Section 73.3526 of the FCC’s Rules requires each commercial broadcast station to maintain a public inspection file containing specific information related to station operations. Subsection 73.3526(e)(11)(iii) of the rule requires licensees to prepare and place in their public inspection files a Children’s Television Programming Report for each calendar quarter showing, among other things, the efforts made during that three-month period to serve the educational and informational needs of children.
In April 2015, the licensee filed license renewal applications for its three Class A TV stations. In the applications, the licensee disclosed that it had filed after the respective deadlines twelve Children’s Programming Reports for one station, and eight Reports for each of the other two stations, for a total of 28 late-filed Reports.
The FCC subsequently issued three Notices of Apparent Liability for Forfeiture (“NAL”) against the licensee. The NALs proposed fines of $9,000 for the station with 12 late-filed Reports, and $6,000 for each of the stations with eight late-filed Reports, for a total proposed fine of $21,000.
In response to the NALs, the licensee admitted to the violations, but asserted that the fines should be cancelled because, over the three years preceding the NALs, the stations operated at a loss that “significantly” exceeded their gross revenue. In the alternative, the licensee argued that the fines were excessive and should be reduced, and provided financial information that included its prior three years of tax returns and information regarding the sources of income that support the stations’ operations.
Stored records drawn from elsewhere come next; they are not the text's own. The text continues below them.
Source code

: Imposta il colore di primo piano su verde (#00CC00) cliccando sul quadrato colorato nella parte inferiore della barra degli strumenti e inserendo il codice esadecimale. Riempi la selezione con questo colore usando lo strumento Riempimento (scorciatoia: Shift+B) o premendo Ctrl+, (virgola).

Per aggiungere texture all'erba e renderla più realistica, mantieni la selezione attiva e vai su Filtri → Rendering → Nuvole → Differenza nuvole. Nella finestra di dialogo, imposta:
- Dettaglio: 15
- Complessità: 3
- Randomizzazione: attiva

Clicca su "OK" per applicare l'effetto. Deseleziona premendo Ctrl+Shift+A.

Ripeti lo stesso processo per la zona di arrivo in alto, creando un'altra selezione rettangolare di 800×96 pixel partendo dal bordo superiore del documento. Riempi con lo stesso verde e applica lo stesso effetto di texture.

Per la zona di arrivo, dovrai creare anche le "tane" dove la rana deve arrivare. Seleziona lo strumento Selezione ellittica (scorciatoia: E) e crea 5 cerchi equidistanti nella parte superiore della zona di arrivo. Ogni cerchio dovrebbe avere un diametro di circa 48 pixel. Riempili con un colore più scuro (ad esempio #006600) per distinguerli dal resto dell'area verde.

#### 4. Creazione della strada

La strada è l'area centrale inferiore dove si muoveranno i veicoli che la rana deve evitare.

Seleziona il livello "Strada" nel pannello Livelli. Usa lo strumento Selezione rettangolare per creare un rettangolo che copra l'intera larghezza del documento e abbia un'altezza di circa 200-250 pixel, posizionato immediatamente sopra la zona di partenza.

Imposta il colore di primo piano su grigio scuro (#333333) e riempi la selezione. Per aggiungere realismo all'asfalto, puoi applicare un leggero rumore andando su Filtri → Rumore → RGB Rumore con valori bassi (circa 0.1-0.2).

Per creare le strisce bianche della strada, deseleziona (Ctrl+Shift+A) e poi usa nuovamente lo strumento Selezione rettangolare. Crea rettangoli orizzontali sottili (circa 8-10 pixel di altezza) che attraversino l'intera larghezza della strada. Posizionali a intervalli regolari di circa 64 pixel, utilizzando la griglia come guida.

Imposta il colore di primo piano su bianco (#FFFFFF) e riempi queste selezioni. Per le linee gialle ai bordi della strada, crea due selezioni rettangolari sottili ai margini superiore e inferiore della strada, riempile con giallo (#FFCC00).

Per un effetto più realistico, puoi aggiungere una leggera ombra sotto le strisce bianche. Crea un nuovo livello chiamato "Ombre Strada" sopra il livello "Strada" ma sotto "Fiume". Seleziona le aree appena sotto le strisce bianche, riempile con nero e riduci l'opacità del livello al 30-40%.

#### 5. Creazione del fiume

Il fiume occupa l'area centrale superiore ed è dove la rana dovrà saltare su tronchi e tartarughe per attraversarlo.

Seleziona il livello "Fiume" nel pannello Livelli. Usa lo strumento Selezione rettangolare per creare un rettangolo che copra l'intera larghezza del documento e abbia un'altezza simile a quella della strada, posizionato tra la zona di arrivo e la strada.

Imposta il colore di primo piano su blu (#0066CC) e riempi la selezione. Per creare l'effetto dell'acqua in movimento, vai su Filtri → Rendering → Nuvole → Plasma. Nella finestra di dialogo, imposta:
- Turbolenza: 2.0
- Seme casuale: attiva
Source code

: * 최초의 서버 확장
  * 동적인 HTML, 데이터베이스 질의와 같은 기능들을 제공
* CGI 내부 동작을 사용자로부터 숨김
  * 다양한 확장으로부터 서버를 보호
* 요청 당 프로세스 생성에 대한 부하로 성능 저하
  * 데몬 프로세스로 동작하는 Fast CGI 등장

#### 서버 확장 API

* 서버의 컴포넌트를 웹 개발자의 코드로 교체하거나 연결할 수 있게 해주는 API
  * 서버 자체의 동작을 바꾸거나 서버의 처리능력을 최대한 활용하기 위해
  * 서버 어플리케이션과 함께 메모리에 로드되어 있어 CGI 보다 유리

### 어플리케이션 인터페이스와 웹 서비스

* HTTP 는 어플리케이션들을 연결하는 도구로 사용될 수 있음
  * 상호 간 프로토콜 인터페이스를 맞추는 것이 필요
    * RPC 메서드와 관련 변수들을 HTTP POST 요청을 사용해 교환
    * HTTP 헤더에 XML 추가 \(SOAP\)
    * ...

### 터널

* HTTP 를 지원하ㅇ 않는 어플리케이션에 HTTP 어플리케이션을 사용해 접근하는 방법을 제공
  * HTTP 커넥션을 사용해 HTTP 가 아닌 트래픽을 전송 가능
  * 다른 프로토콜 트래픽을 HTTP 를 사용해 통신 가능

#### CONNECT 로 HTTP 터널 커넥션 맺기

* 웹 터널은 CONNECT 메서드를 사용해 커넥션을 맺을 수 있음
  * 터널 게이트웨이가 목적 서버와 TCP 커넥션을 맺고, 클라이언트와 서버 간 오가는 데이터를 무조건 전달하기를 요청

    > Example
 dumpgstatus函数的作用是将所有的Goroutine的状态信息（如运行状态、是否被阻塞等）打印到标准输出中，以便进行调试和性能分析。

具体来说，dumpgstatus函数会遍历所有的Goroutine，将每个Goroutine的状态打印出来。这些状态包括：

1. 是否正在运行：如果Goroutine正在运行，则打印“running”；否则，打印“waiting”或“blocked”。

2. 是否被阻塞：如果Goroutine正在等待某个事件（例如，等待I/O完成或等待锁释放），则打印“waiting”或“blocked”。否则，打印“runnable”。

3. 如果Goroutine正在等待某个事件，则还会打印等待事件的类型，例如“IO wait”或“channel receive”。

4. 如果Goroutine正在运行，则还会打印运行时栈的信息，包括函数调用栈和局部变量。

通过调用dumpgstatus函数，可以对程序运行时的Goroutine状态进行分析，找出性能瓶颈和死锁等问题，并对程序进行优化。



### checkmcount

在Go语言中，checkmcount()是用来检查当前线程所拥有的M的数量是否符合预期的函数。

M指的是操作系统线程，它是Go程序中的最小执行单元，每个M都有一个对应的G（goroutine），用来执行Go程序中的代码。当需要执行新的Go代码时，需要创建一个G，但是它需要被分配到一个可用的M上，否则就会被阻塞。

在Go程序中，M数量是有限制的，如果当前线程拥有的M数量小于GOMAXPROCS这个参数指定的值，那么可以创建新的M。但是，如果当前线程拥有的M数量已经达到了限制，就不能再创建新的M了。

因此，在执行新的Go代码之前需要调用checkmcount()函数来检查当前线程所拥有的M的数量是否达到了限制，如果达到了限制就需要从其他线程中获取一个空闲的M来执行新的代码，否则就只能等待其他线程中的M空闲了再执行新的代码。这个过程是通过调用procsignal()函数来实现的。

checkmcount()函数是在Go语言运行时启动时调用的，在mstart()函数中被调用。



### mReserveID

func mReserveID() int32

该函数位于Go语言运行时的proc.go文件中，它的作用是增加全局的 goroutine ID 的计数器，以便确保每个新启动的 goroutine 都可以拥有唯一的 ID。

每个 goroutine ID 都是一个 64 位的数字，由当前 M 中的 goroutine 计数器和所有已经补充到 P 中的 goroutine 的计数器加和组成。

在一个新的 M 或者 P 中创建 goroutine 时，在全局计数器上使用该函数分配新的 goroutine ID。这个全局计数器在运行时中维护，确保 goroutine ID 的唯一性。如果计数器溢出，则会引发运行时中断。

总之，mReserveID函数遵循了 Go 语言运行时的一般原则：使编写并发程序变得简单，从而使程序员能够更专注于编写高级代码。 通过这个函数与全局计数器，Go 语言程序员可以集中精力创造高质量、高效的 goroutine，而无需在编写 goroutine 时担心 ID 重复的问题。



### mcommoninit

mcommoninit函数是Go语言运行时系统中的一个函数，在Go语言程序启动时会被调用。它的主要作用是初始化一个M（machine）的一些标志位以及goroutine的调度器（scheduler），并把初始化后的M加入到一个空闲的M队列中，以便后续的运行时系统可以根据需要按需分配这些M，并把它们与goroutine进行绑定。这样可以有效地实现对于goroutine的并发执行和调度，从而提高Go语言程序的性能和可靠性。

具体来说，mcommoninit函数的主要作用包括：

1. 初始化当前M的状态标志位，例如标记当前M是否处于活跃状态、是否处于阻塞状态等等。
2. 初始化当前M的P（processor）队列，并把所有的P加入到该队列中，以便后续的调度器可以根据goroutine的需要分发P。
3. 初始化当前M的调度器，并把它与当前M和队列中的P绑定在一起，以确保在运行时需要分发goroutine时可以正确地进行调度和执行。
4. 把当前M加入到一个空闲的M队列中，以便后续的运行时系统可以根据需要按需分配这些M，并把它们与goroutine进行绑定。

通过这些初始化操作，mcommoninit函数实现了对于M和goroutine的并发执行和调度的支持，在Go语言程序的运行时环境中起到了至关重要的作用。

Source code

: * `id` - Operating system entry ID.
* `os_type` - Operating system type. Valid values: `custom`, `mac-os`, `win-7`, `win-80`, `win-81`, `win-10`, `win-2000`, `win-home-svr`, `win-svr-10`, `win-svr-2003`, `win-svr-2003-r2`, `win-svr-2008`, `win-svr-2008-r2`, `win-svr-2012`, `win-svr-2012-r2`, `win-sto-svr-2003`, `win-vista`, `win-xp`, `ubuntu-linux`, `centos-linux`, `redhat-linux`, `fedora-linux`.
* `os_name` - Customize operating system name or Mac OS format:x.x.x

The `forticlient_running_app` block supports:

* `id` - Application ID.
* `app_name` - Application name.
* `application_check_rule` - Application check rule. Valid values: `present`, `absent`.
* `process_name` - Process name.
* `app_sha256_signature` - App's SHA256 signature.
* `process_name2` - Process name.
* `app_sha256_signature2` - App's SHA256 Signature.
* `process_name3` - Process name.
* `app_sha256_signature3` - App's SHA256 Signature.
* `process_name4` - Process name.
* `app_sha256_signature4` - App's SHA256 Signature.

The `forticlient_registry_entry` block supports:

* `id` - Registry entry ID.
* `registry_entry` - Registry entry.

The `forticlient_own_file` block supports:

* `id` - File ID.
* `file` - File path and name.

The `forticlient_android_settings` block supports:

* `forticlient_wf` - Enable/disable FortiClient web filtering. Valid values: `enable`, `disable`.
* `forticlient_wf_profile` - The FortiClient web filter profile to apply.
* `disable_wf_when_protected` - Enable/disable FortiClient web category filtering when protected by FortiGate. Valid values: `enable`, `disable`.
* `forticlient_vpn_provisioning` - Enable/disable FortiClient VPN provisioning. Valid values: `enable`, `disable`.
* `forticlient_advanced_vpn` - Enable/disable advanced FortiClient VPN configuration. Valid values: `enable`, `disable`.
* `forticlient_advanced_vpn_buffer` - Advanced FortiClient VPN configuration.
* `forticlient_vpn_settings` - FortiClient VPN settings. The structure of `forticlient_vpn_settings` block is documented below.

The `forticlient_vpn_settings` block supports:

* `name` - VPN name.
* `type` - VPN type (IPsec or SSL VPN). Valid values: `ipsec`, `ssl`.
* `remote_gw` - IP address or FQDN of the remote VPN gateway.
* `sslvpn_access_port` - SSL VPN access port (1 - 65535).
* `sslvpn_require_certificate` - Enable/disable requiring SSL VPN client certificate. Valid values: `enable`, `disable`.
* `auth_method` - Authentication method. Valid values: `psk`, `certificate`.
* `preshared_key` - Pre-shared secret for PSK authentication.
Noting that it uses gross revenue as the “primary measuring stick by which to evaluate a licensee’s ability to pay,” the FCC concluded that the average gross revenue of the stations, as well as other financial information submitted by the licensee about the stations’ operations, warranted a reduction in the fines. Accordingly, the FCC reduced the two $6,000 proposed fines to $1,500 each, and the $12,000 proposed fine to $2,250, for a total proposed fine of $5,250.